Tuesday, July 25, 2006

According to Google - The Secret Shopper Scam is Acting Up Again

I just recently started tracking the "keywords" used to visit my site. In the past week, I've noticed I'm getting a lot of visitors (mostly using Google) searching the keyword "Secret Shopper scam. I'm also getting seeing a lot of visits from "keyword searches" on counterfeit Travelers Express Money Orders.

In many cases the keyword searches contained both phrases.

In the Secret Shopper scam, people are solicited to become "Secret Shoppers" - sometimes known as "Mystery Shoppers" - and go into (normally) Walmart to negotiate a bogus check (Walmart recently got into the business of cashing checks). They are then asked to wire the money using Walmart's MoneyGram services to Canada and report on the "customer service" aspects of their visits.

The checks, in most cases, are counterfeit! The person cashing them will be the one held responsible, which will mean a "financial hardship" and (possibly) criminal charges for their labor.

Once the money is wired, it's normally picked up immediately, and can't be recovered.

Here are some other posts regarding this scam:

Secret Shopper Scam Targets Walmart, Again

Secret Shoppers Scammed

Counterfeit Travelers Express (MoneyGram) Money Orders Showing Up ...

And here "cut and pasted" (from an earlier post) is where you can report these scams:

Internet Crime Complaint Center (FBI)

And Canada (where most of this seems to come from) has a site of their own to report activity:


Also, if you are seeing this scam, please feel free to e-mail me ( , or leave a comment on this post. I'm curious to see how well the "keyword analysis" works.

Sunday, July 23, 2006

RFID Hacked Again and Vendor Says it's as Safe as Anything in Your Wallet!

RFID is a highly controversial technology because (some say), it is easily "hacked," which will leave it wide open for data theft. This could mean - a bad guy gaining access to a secure building - or even your personal information being compromised (cloned), when used in "identification documents," such as passports.

And to make it even easier for the crooks, it's "wireless."

Please note that the U.S. State Department plans to start issuing passports with RFID chips in August.

Here is an interesting story by Nic Fulton at Reuters:

Annalee Newitz and Jonathan Westhues presented their experimentations at the HOPE Number 6 conference in New York City in front of a crowd of hackers, tweakers and phone phreakers.

This is the first time someone has cloned an human-implanted RFID chip, Newitz said. Since I have been chipped Jonathan refers to me as an implanted pet.

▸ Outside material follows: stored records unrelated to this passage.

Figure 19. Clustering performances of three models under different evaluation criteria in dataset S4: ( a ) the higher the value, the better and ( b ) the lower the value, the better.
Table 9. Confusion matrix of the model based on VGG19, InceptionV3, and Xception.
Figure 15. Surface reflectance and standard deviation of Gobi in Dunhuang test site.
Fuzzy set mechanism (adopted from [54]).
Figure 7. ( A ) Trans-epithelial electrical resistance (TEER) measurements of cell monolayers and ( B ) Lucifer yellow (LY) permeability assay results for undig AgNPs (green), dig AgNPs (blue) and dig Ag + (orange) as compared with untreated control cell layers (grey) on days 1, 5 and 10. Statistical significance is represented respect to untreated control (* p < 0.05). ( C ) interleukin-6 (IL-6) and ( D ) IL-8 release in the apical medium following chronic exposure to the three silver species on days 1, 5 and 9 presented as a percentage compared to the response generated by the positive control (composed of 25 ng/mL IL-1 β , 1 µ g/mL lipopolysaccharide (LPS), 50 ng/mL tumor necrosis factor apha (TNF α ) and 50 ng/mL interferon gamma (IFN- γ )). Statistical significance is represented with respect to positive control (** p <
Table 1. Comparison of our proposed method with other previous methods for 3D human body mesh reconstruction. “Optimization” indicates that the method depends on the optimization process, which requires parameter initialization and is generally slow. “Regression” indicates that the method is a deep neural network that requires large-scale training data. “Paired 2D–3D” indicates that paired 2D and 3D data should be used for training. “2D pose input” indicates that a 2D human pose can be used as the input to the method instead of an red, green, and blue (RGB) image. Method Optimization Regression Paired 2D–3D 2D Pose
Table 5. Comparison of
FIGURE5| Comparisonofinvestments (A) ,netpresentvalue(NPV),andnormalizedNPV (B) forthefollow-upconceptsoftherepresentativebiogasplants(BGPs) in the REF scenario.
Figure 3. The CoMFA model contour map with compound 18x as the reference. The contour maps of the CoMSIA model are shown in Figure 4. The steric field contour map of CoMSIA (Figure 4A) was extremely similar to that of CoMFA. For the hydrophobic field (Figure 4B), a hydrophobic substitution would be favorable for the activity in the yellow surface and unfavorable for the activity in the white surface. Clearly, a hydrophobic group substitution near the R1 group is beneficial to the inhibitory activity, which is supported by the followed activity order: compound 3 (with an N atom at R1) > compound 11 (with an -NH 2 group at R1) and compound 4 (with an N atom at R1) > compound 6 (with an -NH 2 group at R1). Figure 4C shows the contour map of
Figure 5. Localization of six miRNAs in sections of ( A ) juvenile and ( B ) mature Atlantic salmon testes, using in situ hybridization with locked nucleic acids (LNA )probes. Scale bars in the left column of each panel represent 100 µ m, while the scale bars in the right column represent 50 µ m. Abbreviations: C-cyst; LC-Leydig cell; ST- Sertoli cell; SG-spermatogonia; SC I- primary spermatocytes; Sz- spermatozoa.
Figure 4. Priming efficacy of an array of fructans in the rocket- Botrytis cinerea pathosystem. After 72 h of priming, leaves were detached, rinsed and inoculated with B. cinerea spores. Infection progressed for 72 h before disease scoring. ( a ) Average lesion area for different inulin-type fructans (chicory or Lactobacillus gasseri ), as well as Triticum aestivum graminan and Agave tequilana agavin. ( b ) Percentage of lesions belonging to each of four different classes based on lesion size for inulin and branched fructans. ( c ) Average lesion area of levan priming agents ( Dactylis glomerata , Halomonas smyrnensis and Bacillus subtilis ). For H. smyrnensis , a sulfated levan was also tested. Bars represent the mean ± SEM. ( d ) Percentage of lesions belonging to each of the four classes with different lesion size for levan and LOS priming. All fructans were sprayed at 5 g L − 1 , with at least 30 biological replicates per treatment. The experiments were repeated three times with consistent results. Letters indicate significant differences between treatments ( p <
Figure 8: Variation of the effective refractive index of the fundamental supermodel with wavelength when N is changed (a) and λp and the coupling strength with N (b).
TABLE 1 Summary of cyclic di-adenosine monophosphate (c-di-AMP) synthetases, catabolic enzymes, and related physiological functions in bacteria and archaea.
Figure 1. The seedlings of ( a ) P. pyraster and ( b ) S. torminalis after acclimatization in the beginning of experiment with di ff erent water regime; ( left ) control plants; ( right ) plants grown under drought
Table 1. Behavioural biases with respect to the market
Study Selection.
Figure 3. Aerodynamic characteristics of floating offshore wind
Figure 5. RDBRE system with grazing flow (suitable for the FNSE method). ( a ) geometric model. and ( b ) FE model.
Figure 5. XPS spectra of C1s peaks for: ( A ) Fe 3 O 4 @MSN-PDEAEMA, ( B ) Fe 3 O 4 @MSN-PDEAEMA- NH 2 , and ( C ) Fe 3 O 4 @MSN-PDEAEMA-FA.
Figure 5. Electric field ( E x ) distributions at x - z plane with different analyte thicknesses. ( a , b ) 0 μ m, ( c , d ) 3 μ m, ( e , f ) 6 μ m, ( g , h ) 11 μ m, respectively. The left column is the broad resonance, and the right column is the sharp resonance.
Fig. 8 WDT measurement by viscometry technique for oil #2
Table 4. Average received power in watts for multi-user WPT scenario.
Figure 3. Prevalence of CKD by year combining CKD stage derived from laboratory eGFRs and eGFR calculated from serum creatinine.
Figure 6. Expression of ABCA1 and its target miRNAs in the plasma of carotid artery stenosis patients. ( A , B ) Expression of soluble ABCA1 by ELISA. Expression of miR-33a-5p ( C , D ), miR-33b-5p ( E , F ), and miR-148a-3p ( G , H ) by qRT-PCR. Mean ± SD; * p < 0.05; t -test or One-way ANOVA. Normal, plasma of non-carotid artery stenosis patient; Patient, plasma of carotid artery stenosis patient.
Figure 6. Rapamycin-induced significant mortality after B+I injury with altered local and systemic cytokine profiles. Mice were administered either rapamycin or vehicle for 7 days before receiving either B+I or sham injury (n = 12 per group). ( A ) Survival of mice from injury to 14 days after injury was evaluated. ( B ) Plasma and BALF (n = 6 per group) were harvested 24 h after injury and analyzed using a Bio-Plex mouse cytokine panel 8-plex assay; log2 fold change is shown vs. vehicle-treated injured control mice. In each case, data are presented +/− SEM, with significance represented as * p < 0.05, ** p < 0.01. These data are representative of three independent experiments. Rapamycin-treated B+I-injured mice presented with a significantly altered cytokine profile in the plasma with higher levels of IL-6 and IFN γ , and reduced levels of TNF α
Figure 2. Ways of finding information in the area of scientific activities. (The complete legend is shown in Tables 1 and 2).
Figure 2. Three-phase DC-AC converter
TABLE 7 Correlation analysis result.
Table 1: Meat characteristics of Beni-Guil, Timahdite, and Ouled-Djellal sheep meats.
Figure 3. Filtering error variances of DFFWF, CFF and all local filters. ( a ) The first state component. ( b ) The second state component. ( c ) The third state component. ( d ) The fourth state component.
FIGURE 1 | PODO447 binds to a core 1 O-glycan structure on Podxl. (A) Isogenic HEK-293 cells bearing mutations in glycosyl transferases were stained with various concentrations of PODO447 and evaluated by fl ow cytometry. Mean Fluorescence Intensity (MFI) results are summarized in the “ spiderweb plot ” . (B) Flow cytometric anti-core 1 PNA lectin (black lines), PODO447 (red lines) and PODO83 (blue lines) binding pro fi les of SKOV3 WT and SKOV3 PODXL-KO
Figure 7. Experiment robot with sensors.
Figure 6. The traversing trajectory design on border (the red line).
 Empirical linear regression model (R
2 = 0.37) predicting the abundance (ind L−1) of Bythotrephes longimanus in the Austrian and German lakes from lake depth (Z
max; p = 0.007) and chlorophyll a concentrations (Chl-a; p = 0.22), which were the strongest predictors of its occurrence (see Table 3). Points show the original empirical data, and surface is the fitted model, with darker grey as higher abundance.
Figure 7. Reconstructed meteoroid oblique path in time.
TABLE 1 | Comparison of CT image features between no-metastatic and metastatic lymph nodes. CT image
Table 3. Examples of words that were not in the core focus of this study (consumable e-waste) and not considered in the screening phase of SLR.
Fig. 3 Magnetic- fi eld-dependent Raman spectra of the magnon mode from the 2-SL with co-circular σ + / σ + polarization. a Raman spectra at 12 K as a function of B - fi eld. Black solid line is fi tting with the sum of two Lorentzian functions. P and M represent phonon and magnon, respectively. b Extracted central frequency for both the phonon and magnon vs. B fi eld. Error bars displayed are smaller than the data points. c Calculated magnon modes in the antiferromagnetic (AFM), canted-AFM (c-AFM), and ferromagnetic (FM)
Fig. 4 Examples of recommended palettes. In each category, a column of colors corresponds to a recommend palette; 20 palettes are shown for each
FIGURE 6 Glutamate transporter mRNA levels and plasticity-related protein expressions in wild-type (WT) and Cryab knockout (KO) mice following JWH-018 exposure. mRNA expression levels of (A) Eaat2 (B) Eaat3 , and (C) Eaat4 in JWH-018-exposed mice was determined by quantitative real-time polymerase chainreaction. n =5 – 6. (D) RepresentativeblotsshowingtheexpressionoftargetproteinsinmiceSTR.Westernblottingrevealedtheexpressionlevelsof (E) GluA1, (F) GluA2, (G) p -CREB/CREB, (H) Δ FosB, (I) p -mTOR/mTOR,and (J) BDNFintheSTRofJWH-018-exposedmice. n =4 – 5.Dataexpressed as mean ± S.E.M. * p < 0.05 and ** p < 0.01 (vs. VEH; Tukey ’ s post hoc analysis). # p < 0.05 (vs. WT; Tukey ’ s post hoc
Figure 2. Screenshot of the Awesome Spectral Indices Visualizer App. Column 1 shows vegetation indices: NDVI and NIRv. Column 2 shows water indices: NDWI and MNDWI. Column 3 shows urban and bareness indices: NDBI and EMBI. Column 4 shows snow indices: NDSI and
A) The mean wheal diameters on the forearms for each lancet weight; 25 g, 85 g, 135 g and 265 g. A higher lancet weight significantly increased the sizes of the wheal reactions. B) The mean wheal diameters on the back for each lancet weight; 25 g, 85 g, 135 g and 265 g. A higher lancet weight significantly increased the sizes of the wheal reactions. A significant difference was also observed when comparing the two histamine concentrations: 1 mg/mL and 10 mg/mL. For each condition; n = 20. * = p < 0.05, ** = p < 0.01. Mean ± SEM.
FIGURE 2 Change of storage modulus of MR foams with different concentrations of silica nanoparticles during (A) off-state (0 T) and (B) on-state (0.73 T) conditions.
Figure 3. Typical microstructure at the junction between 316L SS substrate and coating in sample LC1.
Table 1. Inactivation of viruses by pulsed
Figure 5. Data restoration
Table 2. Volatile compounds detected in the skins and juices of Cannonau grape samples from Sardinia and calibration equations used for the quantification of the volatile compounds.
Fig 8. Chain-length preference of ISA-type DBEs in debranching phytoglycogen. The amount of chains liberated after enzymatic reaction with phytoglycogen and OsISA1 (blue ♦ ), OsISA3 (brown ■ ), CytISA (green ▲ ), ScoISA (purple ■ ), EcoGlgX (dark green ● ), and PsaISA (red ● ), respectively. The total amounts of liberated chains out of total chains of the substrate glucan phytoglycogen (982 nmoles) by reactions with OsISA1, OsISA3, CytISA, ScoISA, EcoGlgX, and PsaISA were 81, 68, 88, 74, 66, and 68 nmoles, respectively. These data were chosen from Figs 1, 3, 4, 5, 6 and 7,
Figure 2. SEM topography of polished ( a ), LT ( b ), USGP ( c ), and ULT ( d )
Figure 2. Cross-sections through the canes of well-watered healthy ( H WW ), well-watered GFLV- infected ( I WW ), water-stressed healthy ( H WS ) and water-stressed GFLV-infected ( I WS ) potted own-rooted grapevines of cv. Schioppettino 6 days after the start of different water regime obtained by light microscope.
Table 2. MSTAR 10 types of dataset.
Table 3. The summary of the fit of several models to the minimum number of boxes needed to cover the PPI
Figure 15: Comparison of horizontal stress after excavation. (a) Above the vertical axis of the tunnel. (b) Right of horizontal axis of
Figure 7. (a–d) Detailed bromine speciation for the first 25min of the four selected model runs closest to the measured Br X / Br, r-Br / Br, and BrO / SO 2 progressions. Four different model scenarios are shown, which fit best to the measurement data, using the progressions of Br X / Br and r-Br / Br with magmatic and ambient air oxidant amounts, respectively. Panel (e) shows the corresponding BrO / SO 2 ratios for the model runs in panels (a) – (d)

Newitz said she has an RFID chip implanted in her right arm manufactured by
VeriChip Corp., a subsidiary of Applied Digital.

Their Web site claims that it cannot be counterfeited that is something that Jonathan and I have shown to be untrue.

The pair demonstrated the cloning process: Westhues held a standard RFID reader against Newitz's arm to register the chip's unique identification number.

Next, Westhues used a home-built antenna connected to his laptop to read Newitz's arm again and record the signal off her implanted chip.

Westhues then takes the standard RFID reader and waves it past his laptop's antenna. The reader beeps, showing Newitz's until then unique ID. It actually has no security devices what-so-ever, Newitz said of VeriChip's claims that its RFID chips can not be counterfeited.

Link, here.

And Reuters - in the interest of fair reporting - updated the story to include a comment from Verisign, a leading vendor of RFID technology:

VeriChip spokesman John Procter said in a phone interview that he had read about Newitz and Westhues work, but the company had not been able to review the evidence. He had no specific comment regarding their cloning project.

We can't verify what they may or may not have done, Procter said, adding that: We haven't seen any first-hand evidence other than what's been reported in the media.

It's very difficult to steal a VeriChip, it' s much more secure than anything you'd carry around in your wallet, he added.

My thought for Verichip is please get out there and view some of the evidence. This technology threatens to put us all at risk!

And Verichip is right about one thing, not too much is safe in our wallets (these days) -- thanks to technology -- which seems to be hacked faster than it can be developed.